Q: As representative, what are the top three issues you want to tackle?
A: My top areas of interest are public education, economic development, and public health and safety.
I will sponsor bills that restore funding and promote the success of our public schools. That includes, but not limited to: (1) fully funding education K-12, (2) a research project to study the correlation between the lack of education and incarceration, (3) increase teacher benefits and resources and (4) develop pilot program to substantially reduce Mississippi’s dropout rate.
I will sponsor bills that make health care more accessible and more affordable. This includes the expansion of Medicaid and restores funding to the Mississippi Department of Mental Health. This will impact nearly a million men, women and children.
I will sponsor a bill to create diverse commission charged with redesigning the Mississippi State flag. Legislators must shoulder this responsibility. The confederate flag is a part of Mississippi’s past and not its future. I truly believe that changing the flag will go a long way in eradicating the mindsets that foster intolerance, racism and discrimination.
I will sponsor bills that expand opportunities for small businesses and new industry development.
I will sponsor bills that address the disparity in sentencing, probation and parole on minorities. Specifically, I will sponsor a bill that will require that any amended or new criminal laws include a “racial impact statement” indicating the disparate impact that the new or amended law will have on minorities and children.
I will sponsor bills that offer training and resource assistance for our public safety officials.
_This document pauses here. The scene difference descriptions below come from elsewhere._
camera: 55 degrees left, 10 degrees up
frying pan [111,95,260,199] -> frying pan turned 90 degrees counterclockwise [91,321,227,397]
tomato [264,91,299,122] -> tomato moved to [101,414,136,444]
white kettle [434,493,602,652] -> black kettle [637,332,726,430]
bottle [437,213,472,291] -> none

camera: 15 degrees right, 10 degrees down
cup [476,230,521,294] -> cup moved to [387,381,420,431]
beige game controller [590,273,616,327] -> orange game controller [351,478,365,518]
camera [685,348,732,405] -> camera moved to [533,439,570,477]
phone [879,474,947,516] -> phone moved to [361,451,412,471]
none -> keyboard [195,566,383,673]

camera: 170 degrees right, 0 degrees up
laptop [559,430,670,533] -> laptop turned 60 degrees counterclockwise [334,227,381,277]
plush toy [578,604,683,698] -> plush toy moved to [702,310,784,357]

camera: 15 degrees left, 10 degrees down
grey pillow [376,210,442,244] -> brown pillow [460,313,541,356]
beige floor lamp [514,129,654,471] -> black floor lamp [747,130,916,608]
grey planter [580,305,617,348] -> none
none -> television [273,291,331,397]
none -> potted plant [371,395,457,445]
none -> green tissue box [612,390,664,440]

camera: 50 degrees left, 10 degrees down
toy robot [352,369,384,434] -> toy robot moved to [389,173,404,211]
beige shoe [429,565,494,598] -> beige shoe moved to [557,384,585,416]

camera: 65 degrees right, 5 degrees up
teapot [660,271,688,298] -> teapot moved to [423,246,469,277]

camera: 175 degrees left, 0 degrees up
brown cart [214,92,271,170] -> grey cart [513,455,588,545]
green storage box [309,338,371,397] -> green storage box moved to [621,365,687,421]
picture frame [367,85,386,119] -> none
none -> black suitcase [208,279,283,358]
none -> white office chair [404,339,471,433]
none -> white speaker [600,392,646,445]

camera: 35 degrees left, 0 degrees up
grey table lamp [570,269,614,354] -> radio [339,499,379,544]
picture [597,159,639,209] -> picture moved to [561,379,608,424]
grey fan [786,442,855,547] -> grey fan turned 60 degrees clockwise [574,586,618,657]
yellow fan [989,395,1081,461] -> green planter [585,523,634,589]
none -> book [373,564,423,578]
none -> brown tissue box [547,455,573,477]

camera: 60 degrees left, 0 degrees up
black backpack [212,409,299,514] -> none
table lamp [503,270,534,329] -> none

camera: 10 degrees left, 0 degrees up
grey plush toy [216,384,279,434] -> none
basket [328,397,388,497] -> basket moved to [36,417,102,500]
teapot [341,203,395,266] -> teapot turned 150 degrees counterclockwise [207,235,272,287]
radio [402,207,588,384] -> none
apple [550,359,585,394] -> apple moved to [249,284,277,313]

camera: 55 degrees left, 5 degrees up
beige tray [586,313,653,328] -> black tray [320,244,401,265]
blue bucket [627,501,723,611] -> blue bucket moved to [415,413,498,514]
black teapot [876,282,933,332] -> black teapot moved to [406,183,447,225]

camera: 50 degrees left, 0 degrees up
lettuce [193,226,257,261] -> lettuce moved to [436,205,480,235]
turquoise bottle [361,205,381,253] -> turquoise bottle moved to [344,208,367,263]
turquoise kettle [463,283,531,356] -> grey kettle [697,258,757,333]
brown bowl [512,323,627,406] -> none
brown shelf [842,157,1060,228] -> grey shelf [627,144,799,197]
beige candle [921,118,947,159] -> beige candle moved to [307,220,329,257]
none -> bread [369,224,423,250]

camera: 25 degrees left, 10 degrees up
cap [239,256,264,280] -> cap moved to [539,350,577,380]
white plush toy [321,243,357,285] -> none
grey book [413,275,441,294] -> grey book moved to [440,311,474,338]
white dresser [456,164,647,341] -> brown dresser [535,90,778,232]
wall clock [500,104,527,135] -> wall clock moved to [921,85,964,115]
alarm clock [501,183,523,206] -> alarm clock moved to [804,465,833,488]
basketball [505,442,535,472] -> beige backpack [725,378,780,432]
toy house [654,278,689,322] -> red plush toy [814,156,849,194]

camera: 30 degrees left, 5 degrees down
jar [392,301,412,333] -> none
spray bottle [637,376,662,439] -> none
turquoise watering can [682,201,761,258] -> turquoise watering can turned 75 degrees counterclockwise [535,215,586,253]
Specifically, a bill that would require public safety funds for cities that police venues where State buildings and offices are located. I will also sponsor a bill which requires that all law enforcement certification programs in Mississippi include diversity and sensitivity training modules.
Q: What do you want voters to know about you that wasn’t previously addressed?
A: I want voters to know that I am a Christian. I want them to know that I am a man of integrity. They should know that I can be their voice in the Legislature – willing to stand up and to speak out as their advocate. I come from good stock. My father served in Germany during the Vietnam war and retired from the Mississippi National Guard. In 1972, he died of cancer after suffering with a bone cancer for 11 years. My mother has been the stronghold of our family. She honorably served House District 72 for nearly seven years before being elected as a circuit court judge. She is the first African American and the first woman elected to the circuit bench. Currently, she is the first African American and first woman to serve as the Senior Circuit judge in Hinds County after being on the bench for nearly 20 years. She is a phenomenal woman and she has taught my sister and I to seek God’s favor in all we do. My sister, Dr. Nikisha Green Ware is a dedicated educator and spent many years uplifting the community and developing programs that lowered the dropout rate and increased the success of young minority males.
I want the people to know that I am prepared to lead and ready to serve. But, they must get out and vote for me on Tuesday, Aug. 23, 2016 or I will be the best House District Representative that never was.